I don't know if this happens in in the US. Can somebody find out?

Smile said...

"We are all recipients of our behaviors, permanent or temporary, and asking others to change for us (even with proven efficacy) holds little promise. Therefore, the beginning is the end, formed as 'what do black women want?', and 'what must they do to get it?'."

Perhaps they want a good father, husband, partner for life. So, they could consider how best to highlight their appeal to all races.

Anonymous said...

I find your blog interesting, and this article in particular. However, i think a peek backwards to the formative days of childhood, can give us a better clue as to why women are having to make their way without good men to stand by their side.
Unfortunately, I have to ask women to step up to one more thing, Guide our children to see the importance of growing up to be a good man, a responsible man, a man who knows that taking care of his family is the measure of his worth. But we women have to give them that lesson, we have to teach them, we have to show them.
We cant let our baby girls think it is ok to accept less than a man who will pull his weight, and hold his family with the highest of reverence, a man who understands his role, a man who gives honor to his family.
This is the man we women have to raise.
This is the woman we women have to raise.
Its Not ok to accept less, but these men and women have to grow up knowing what their role is from day one.

lormarie said...

I am interested in helping people see that they have more leverage (control) than they might believe --JC

I'm late on this series but I can't help but notice one important factor related to your comment above...black women have a lot more control over our fate than we believe. Many of us would prefer to blame everyone else for our status than ourselves.
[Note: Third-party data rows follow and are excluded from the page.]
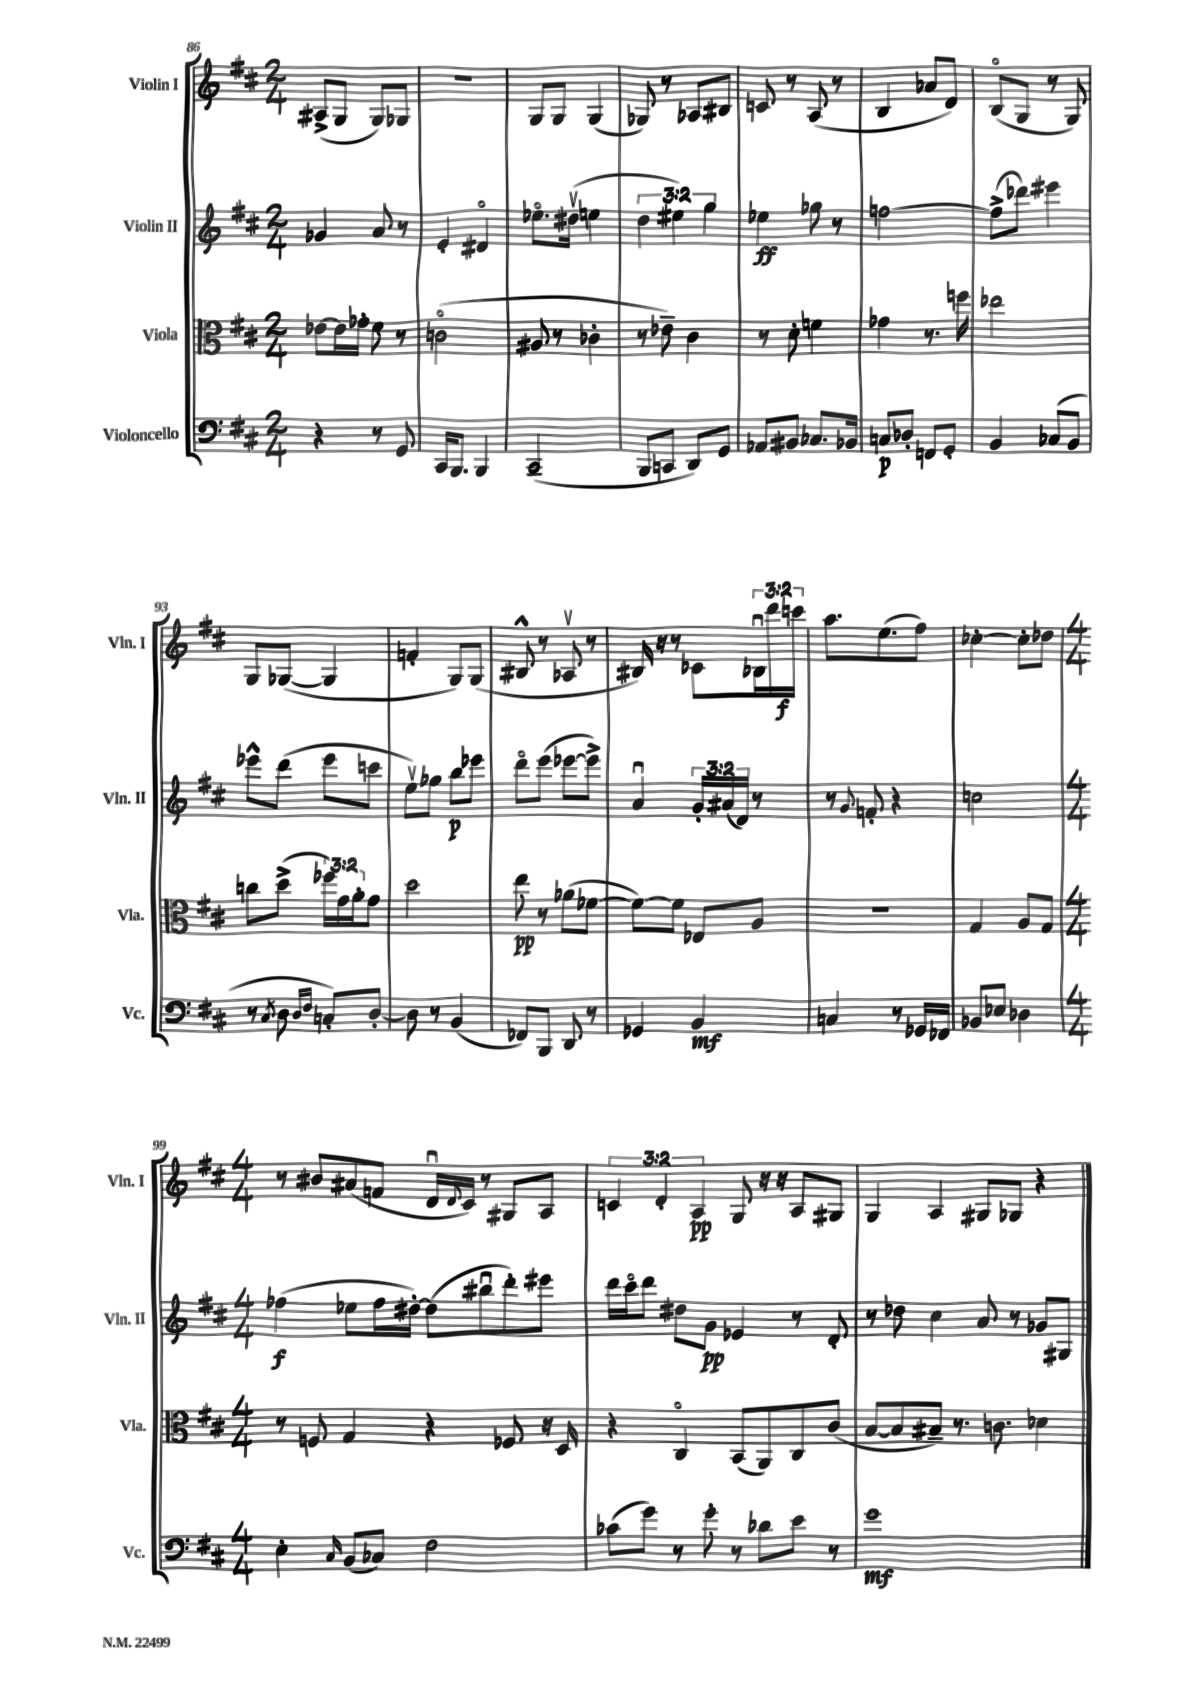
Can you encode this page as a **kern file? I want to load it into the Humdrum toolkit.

**kern	**dynam	**kern	**dynam	**kern	**dynam	**kern	**dynam
*part4	*part4	*part3	*part3	*part2	*part2	*part1	*part1
*staff4	*staff4	*staff3	*staff3	*staff2	*staff2	*staff1	*staff1
*I"Violoncello	*	*I"Viola	*	*I"Violin II	*	*I"Violin I	*
*I'Vc.	*	*I'Vla.	*	*I'Vln. II	*	*I'Vln. I	*
*clefF4	*	*clefC3	*	*clefG2	*	*clefG2	*
*k[f#c#]	*	*k[f#c#]	*	*k[f#c#]	*	*k[f#c#]	*
*M2/4	*	*M2/4	*	*M2/4	*	*M2/4	*
=86	=86	=86	=86	=86	=86	=86	=86
4r	.	[8e-X\L	.	4g-X/	.	(8A#X^/L	.
.	.	16e-\L]	.	.	.	8G/J	.
.	.	16g-X'\JJ	.	.	.	.	.
8r	.	8f#\	.	8a/	.	8G/L)	.
8GG/	.	8r	.	8r	.	8G-X/J	.
=87	=87	=87	=87	=87	=87	=87	=87
16CC#/KL	.	(2cn\	.	4e'/	.	2r	.
8.BBB/J	.	.	.	.	.	.	.
4BBB/	.	.	.	4d#X/	.	.	.
=88	=88	=88	=88	=88	=88	=88	=88
(2CC#~/	.	8A#X/	.	8.ee-X\L	.	8G/L	.
.	.	8r	.	.	.	8G/J	.
.	.	.	.	(16dd#Xv\Jk	.	.	.
.	.	4c-X'\	.	4een\	.	(4G/	.
=89	=89	=89	=89	=89	=89	=89	=89
8BBB/L	.	8r	.	6dd\	.	8G-X/)	.
8CCn/J	.	8e-X~\)	.	.	.	8r	.
.	.	.	.	6ee#X\)	.	.	.
8DD/L)	.	4c#\	.	.	.	8A-X/L	.
.	.	.	.	6gg\	.	.	.
8GG/J	.	.	.	.	.	8B#X/J	.
=90	=90	=90	=90	=90	=90	=90	=90
8AA-X/L	.	8r	.	4ee-X\	ff	8cn/	.
8BB#X/J	.	8d'\	.	.	.	8r	.
8.C-X/L	.	4fn\	.	8gg-X\	.	(8A/	.
.	.	.	.	8r	.	8r	.
16BB-X/Jk	.	.	.	.	.	.	.
=91	=91	=91	=91	=91	=91	=91	=91
8Cn/L	p	4g-X\	.	[2ffn\	.	4B/	.
8D-X'/J	.	.	.	.	.	.	.
8FFn/L	.	8.r	.	.	.	8a-X/L	.
8GG'/J	.	.	.	.	.	8d/J)	.
.	.	16ffn\	.	.	.	.	.
=92	=92	=92	=92	=92	=92	=92	=92
4BB/	.	2ee-X\	.	(8ff^\L]	.	(8B/L	.
.	.	.	.	8ddd-X\J)	.	8G/J	.
(8C-X/L	.	.	.	4eee#X\	.	8r	.
8BB/J	.	.	.	.	.	8G/)	.
!!LO:LB:g=z
=93	=93	=93	=93	=93	=93	=93	=93
8r	.	8ccn\L	.	8eee-X^^\L	.	8G/L	.
8qC#/	.	.	.	.	.	.	.
8D\	.	(8dd^\J	.	(8ddd\J	.	([8G-X/J	.
16qqD/LL	.	.	.	.	.	.	.
16qqF#/JJ	.	.	.	.	.	.	.
8Cn'/L)	.	24ff-X\LL)	.	8eee-\L	.	4G-/]	.
.	.	24g\	.	.	.	.	.
.	.	24a'\J	.	.	.	.	.
[8D'/J	.	8g\J	.	8cccn\J	.	.	.
=94	=94	=94	=94	=94	=94	=94	=94
8D\]	.	2dd\	.	8eev\L)	.	4fn'/	.
8r	.	.	.	8gg-X\J	.	.	.
(4BB/	.	.	.	8bb\L	p	8G/L)	.
.	.	.	.	8eee-X\J	.	(8G/J	.
=95	=95	=95	=95	=95	=95	=95	=95
8FF-X/L)	.	8ee\	pp	8ddd\L	.	8B#X^^/	.
8BBB/J	.	8r	.	(8eee\J	.	8r	.
8DD/	.	(8a-X\L	.	[8eee-X\L	.	8A-Xv/	.
8r	.	[8f-X\J	.	8eee-^\J])	.	8r	.
=96	=96	=96	=96	=96	=96	=96	=96
4GG-X/	.	8f-\L_)	.	4au/	.	16B#X/)	.
.	.	.	.	.	.	16r	.
.	.	8f-\J]	.	.	.	8r	.
4BB/	mf	8E-X/L	.	24g'/LL	.	8c-X\L	.
.	.	.	.	(24a#X/	.	.	.
.	.	.	.	24d/JJ)	.	.	.
.	.	8A/J	.	8r	.	24B-Xu\L	.
.	.	.	.	.	.	24ddd\	.
.	.	.	.	.	.	24cccn\JJ	f
=97	=97	=97	=97	=97	=97	=97	=97
4Cn/	.	2r	.	8r	.	8.aa\L	.
.	.	.	.	8qqg/	.	.	.
.	.	.	.	8fn'/	.	.	.
.	.	.	.	.	.	(8.ee\	.
8r	.	.	.	4r	.	.	.
16GG-X/LL	.	.	.	.	.	8ff#\J)	.
16FF-X/JJ	.	.	.	.	.	.	.
=98	=98	=98	=98	=98	=98	=98	=98
8BB-X/L	.	4G/	.	2ccn\	.	[4cc-X'\	.
8E-X/J	.	.	.	.	.	.	.
4D-X\	.	8A/L	.	.	.	8cc-'\L]	.
.	.	8G/J	.	.	.	8dd-X\J	.
!!LO:LB:g=z
=99	=99	=99	=99	=99	=99	=99	=99
*M4/4	*	*M4/4	*	*M4/4	*	*M4/4	*
4E'\	.	8r	.	(4ff-X\	f	8r	.
.	.	8Fn/	.	.	.	8b#X/L	.
16qqC#/	.	.	.	.	.	.	.
(8BB/L	.	4G/	.	8ee-X\L	.	(8a#X/	.
8C-X/J)	.	.	.	16ff-\L	.	8fn/J	.
.	.	.	.	[16dd#X'\JJ)	.	.	.
2F#\	.	4r	.	(8dd#\L]	.	16du/LL	.
.	.	.	.	.	.	8qqd/	.
.	.	.	.	.	.	16c#/JJ)	.
.	.	.	.	8bb#Xu\	.	8r	.
.	.	8F-X/	.	8ddd'\)	.	8G#X/L	.
.	.	16r	.	8eee#X\J	.	8A/J	.
.	.	16D/	.	.	.	.	.
=100	=100	=100	=100	=100	=100	=100	=100
(8c-X\L	.	4r	.	16ddd\LL	.	6cn/	.
.	.	.	.	16ccc#\J	.	.	.
8g\J)	.	.	.	8ddd\J	.	.	.
.	.	.	.	.	.	6d'/	.
8r	.	4C#/	.	8dd#X\L	.	.	.
.	.	.	.	.	.	6A/	pp
8g'\	.	.	.	8g\J	pp	.	.
8r	.	(8BB/L	.	4e-X/	.	8G/	.
8d-X\L	.	8AA/)	.	.	.	16r	.
.	.	.	.	.	.	16r	.
8e\J	.	8C#/	.	8r	.	8A/L	.
8r	.	(8c#/J	.	8d'/	.	8G#X/J	.
=101	=101	=101	=101	=101	=101	=101	=101
1g	mf	[8B/L	.	8r	.	4G/	.
.	.	8B/]	.	8dd-X\	.	.	.
.	.	8B#X~/J)	.	4cc#\	.	4A/	.
.	.	8.r	.	.	.	.	.
.	.	.	.	8a/	.	8G#X/L	.
.	.	8.cn\	.	.	.	.	.
.	.	.	.	8r	.	8G-X/J	.
.	.	4d-X\	.	8g-X/L	.	4r	.
.	.	.	.	8G#X/J	.	.	.
==	==	==	==	==	==	==	==
*-	*-	*-	*-	*-	*-	*-	*-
It's everyone elses fault that we are unmarried, childless, single mother of multiple children, etc.

However, some may naturally view your series as an attack since you are a man, similar to a white person writing a series about how black men can create a better image for themselves. I will admit that it would be better if black women would place mirrors in front of the faces of other black women. The problem is, only a few are doing that at the moment.

Anonymous said...

I dunno man. You sound pretty mangina-ish blaming all black men for why black women are single. Check yourself before you wreck yourself. You are a black man, so you condem yourself. You condem my father who has been married to my mother for 30 years. You condem me who tried to be a loving husband to a worthless woman. Stop being such a feminist brah. Let's face it, most women aren't worth marriage. They are there for fun. The few that are tend to be married. Some women are single and baby mamas because that's all they are worth, they are not an assest to a man in any sense. Don't just diss the brothers, be a real man, tell the whole truth.